(Stored entries)
= = = =

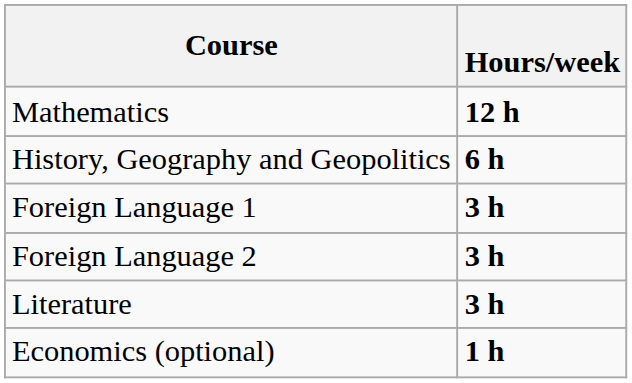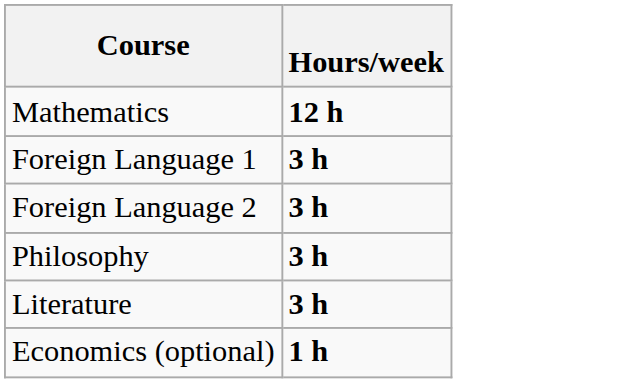- row: History, Geography and Geopolitics | 6 h
+ row: Philosophy | 3 h
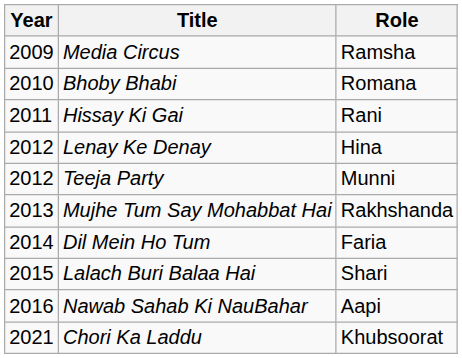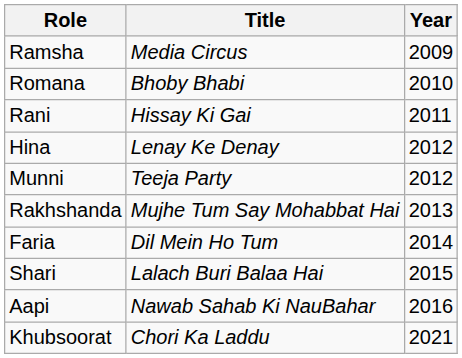columns swapped: Year <-> Role
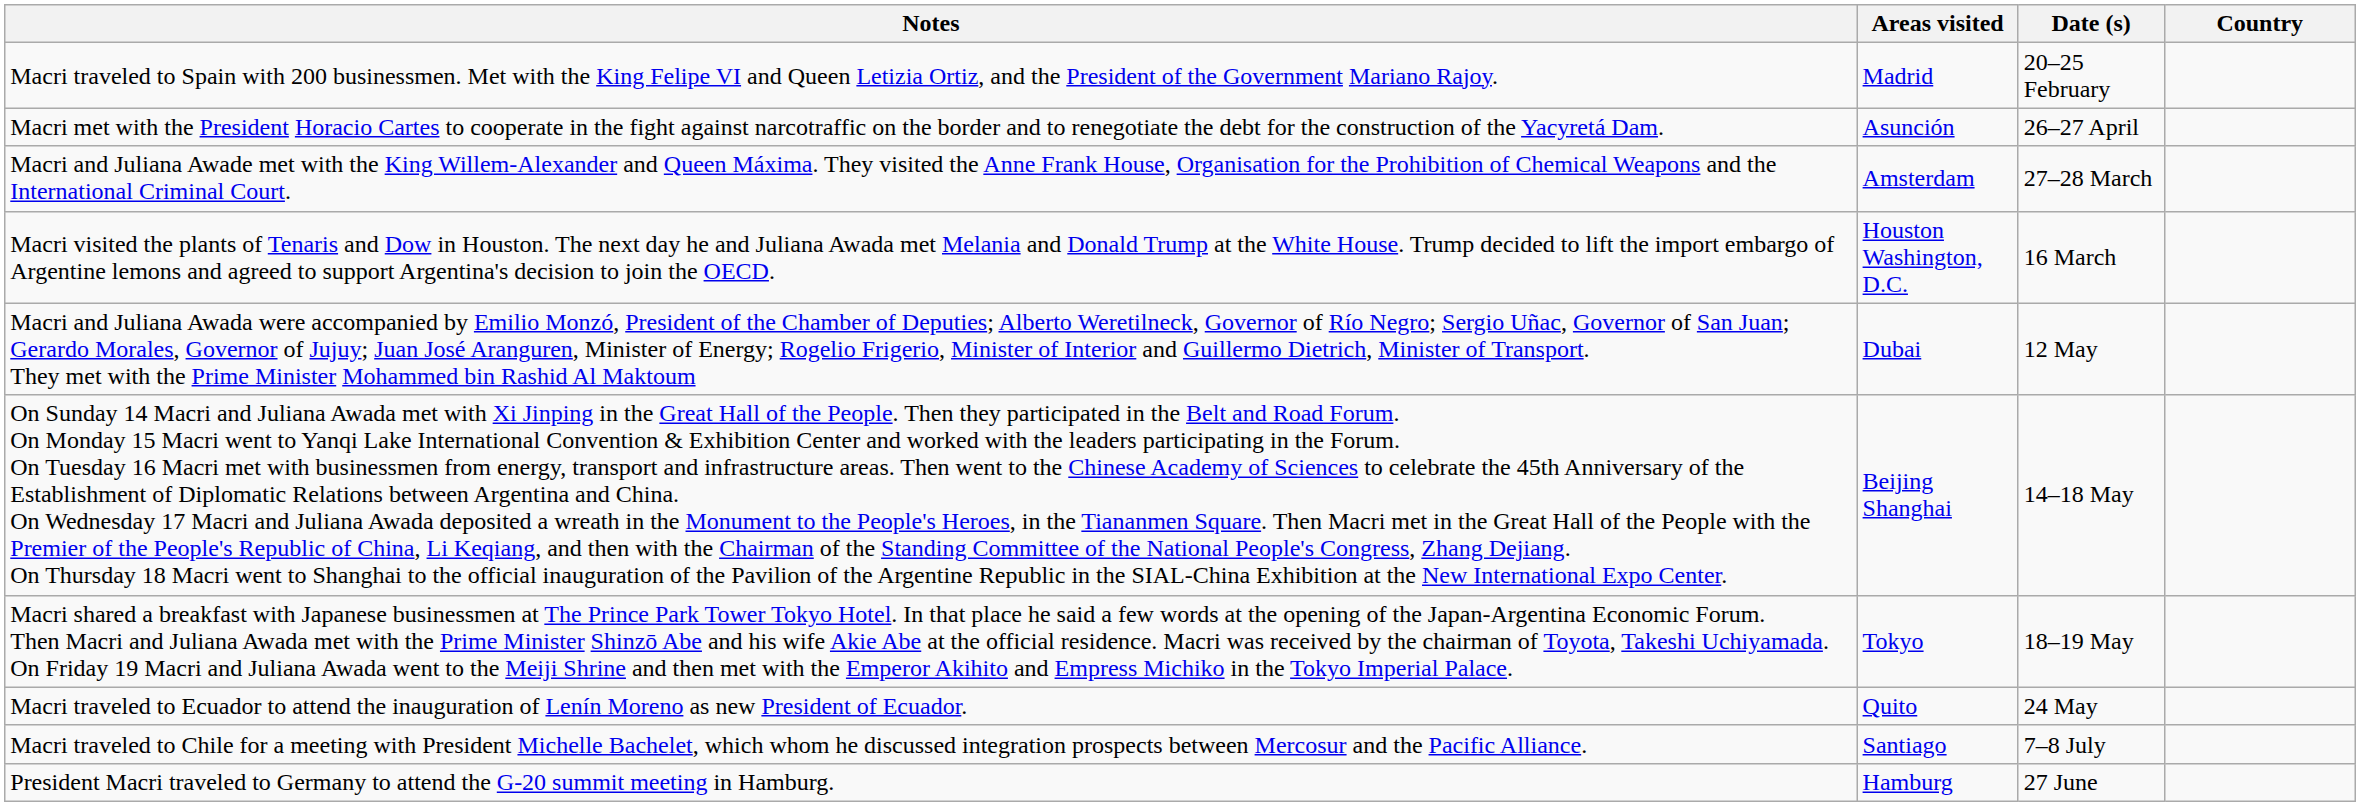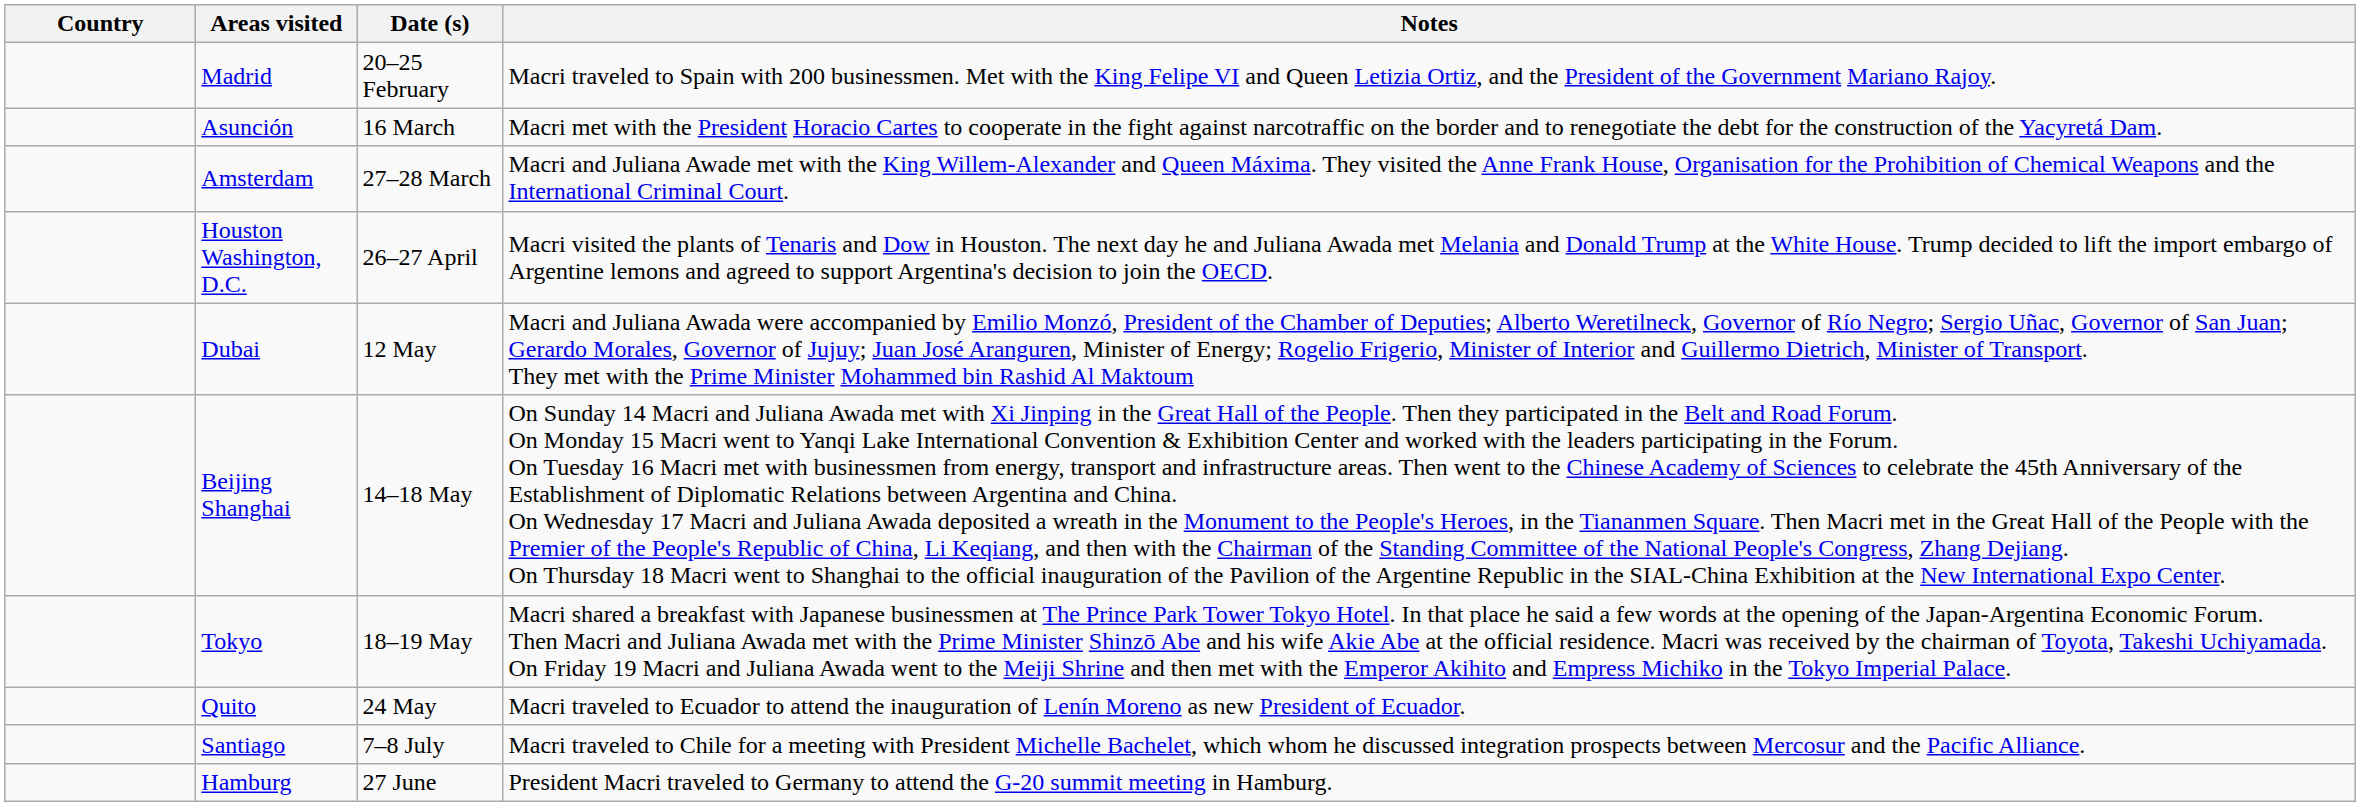columns swapped: Country <-> Notes
Asunción | Date (s): 26–27 April -> 16 March
Houston Washington, D.C. | Date (s): 16 March -> 26–27 April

= = = =

● Given exercise:
From all of the data above, extract every line of text and repeat it character for character. Omit the pictures from your answer.

● Result for this task:
- row: History, Geography and Geopolitics | 6 h
+ row: Philosophy | 3 h
columns swapped: Year <-> Role
columns swapped: Country <-> Notes
Asunción | Date (s): 26–27 April -> 16 March
Houston Washington, D.C. | Date (s): 16 March -> 26–27 April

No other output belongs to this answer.